Il faut être naïf pour croire que les risques, après l’annonce des résultats de l’élection présidentielle, sont inexistants. En effet, depuis quelques semaines, tous les ingrédients d’un éventuel dérapage sont réunies. De la même manière, la fin de la campagne électorale est marquée par les excès de langage, voire des menaces. En fait, entre un Ali Benflis qui avertit de ne pas se taire en cas de fraude et le clan Bouteflika qui l’accuse de terroriste, le peuple algérien se trouve entre deux feux. Cela dit, bien que le parti pris de l’administration, des médias, puisse être assimilé aussi à une forme de « terrorisme », force est de reconnaître qu’en cas de violence la seule victime sera l’Algérie.

Mais, puisque chaque clan essaie de justifier le recours à la force en accusant l’autre clan, le peuple algérien doit les renvoyer dos à dos. Il doit leur rappeler que cette violence contre le pays ne date d’hier. En effet, depuis le recouvrement de l’indépendance -le pays a accédé certes à l’indépendance, mais son peuple est toujours subjugué -, les dirigeants se maintiennent par la force. Et quand le régime lâche un peu de lest, il le fait dans l’espoir de revenir, dans un futur proche, sur ces acquis. Du coup, tout ce qu’a été concédé dans les années 1980-1990 est aujourd’hui un souvenir lointain.
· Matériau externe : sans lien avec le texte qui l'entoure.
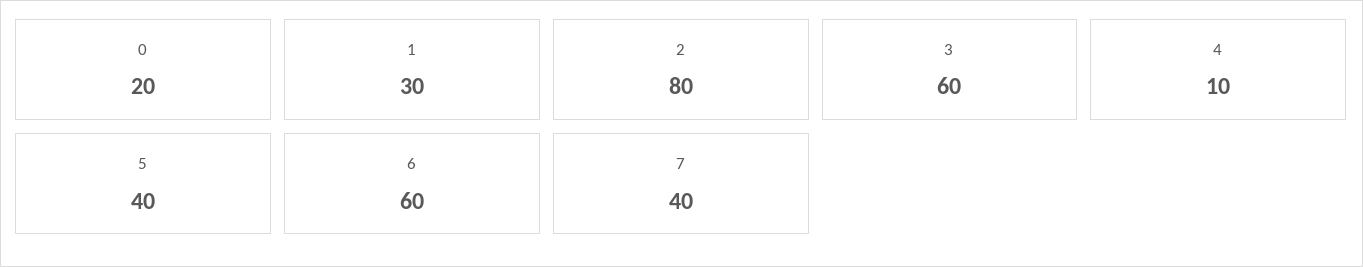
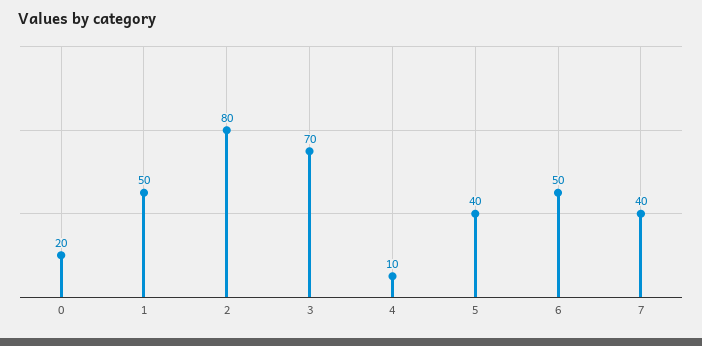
  {
    "0": 20,
-   "1": 30,
+   "1": 50,
    "2": 80,
-   "3": 60,
+   "3": 70,
    "4": 10,
    "5": 40,
-   "6": 60,
+   "6": 50,
    "7": 40
  }

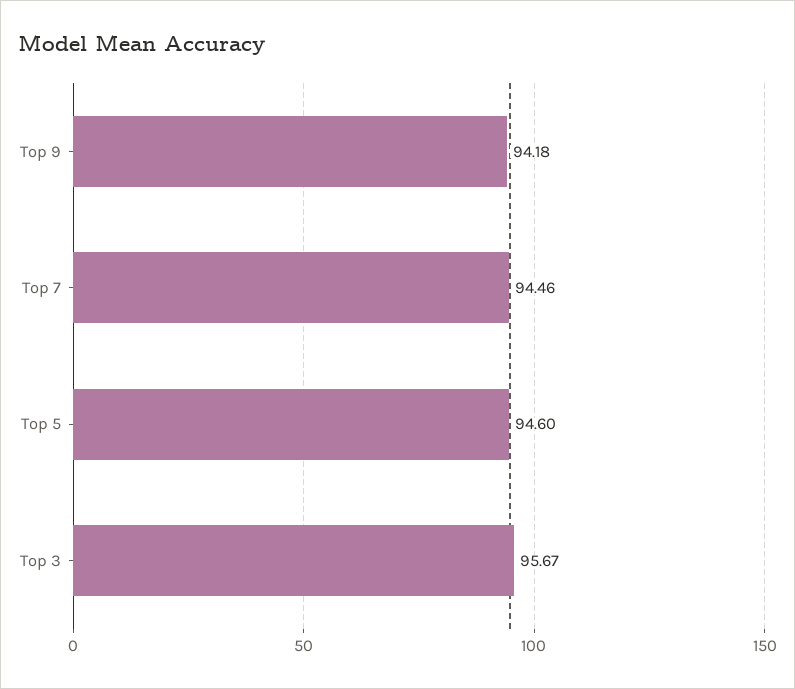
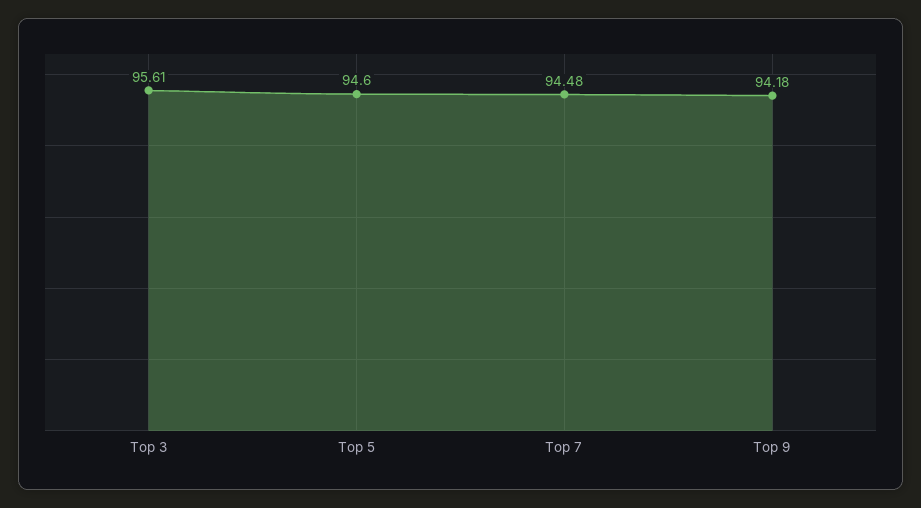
  {
    "Top 9": 94.18,
-   "Top 7": 94.46,
+   "Top 7": 94.48,
    "Top 5": 94.6,
-   "Top 3": 95.67
+   "Top 3": 95.61
  }

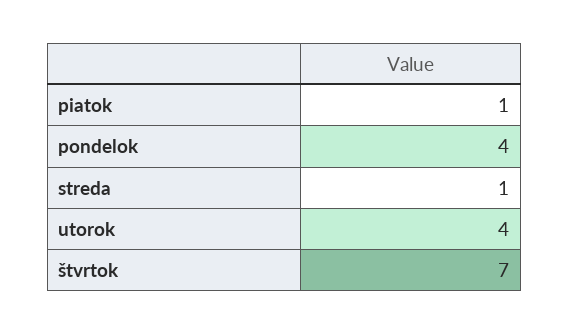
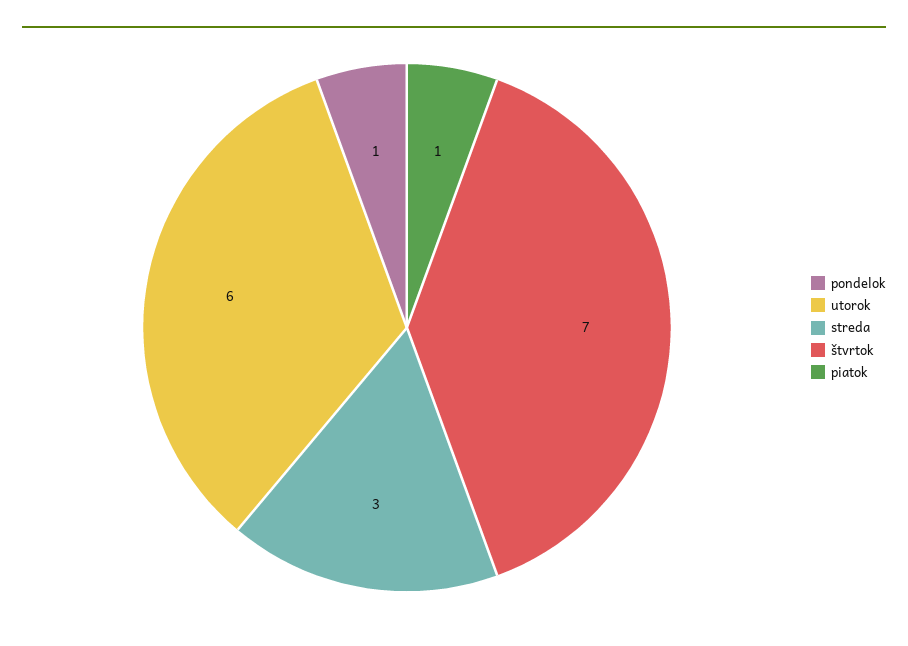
  {
    "piatok": 1,
-   "pondelok": 4,
+   "pondelok": 1,
-   "streda": 1,
+   "streda": 3,
-   "utorok": 4,
+   "utorok": 6,
    "štvrtok": 7
  }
Incontestablement, celui qui a porté le dernier coup d’estocade à ces petits espaces, de surcroît contrôlés, c’est A, Bouteflika. Alors qu’il arrive au pouvoir dans une conjoncture financière favorable, depuis quinze ans, il mobilise l’argent des Algériens pour étouffer leur voix. Par conséquent, en phagocytant les partis politiques et les organisations indépendantes, sa responsabilité dans tout ce qui va arriver à l’Algérie est totalement engagée. Car, avant qu’il prévienne contre l’usage de la violence, il faudrait qu’il sache que sa politique a, elle aussi, mené le pays à la dérive. Ne trouvant aucun cadre dans lequel ils peuvent se prendre en charge, les Algériens n’ont d’autres choix que de recourir aux actions contestataires. Or, qui dit contestation, dit forcément rejet. Ainsi, après avoir étouffé la société, les Algériens veulent surtout sanctionner les gens qui gravitent autour de Bouteflika, et ce, afin de mettre fin aux fonctions de ces voleurs qui dilapident les richesses nationales. Aujourd’hui, 15 avril 2014, on apprend que le secrétaire général du FLN, Amar Saidani, possède deux appartements à Paris et un compte en devise d’une valeur de 300 millions d’euros.

Par ailleurs, bien que le rival de Bouteflika ne soit pas aussi différent de lui, il va de soi que les Algériens ne veulent pas qu’une telle équipe soit reconduite à la tête de l’État. En tout cas, si les Algériens ne savent pas ce qu’ils veulent, ils savent en revanche, ce qu’ils ne veulent pas : que les richesses de ce pays profitent aux responsables et à leurs proches. C’est ce qu’on a pu constater lors des meetings en faveur du candidat Bouteflika. En effet, dans plusieurs wilayas du pays, l’emprise d’un clan sur l’Algérie est nettement rejetée.

Hélas, ce rejet peut être aussi porteur de danger. Du coup, la question qui taraude mon esprit est la suivante : étant donné les accusations des uns et des autres, les deux rivaux accepteront-ils les résultats ? Cela dit, dans la réalité, il faut quand même dire que s’il y a fraude, celle-ci profitera plutôt à Bouteflika. C’est en ce sens que les risques d’instabilité peuvent être évoqués.

Pour conclure, il est évident que l’Algérie doit retenir son souffle pendant les deux jours qui nous séparent du scrutin de tous les dangers. Comme le pensent tous les Algériens dans leur for intérieur, il me semble que ce qui est raisonnable à dire en ce moment, c’est « allah Yestor ». Mais, le peuple algérien ne doit pas rester, après la tenue de ce scrutin, bras croisés. Pour éviter qu’un tel scénario se renouvelle, il faudra que le peuple investisse le terrain. Avec tous les acteurs qui souhaitent une transition pacifique, il devra absolument assumer ses responsabilités.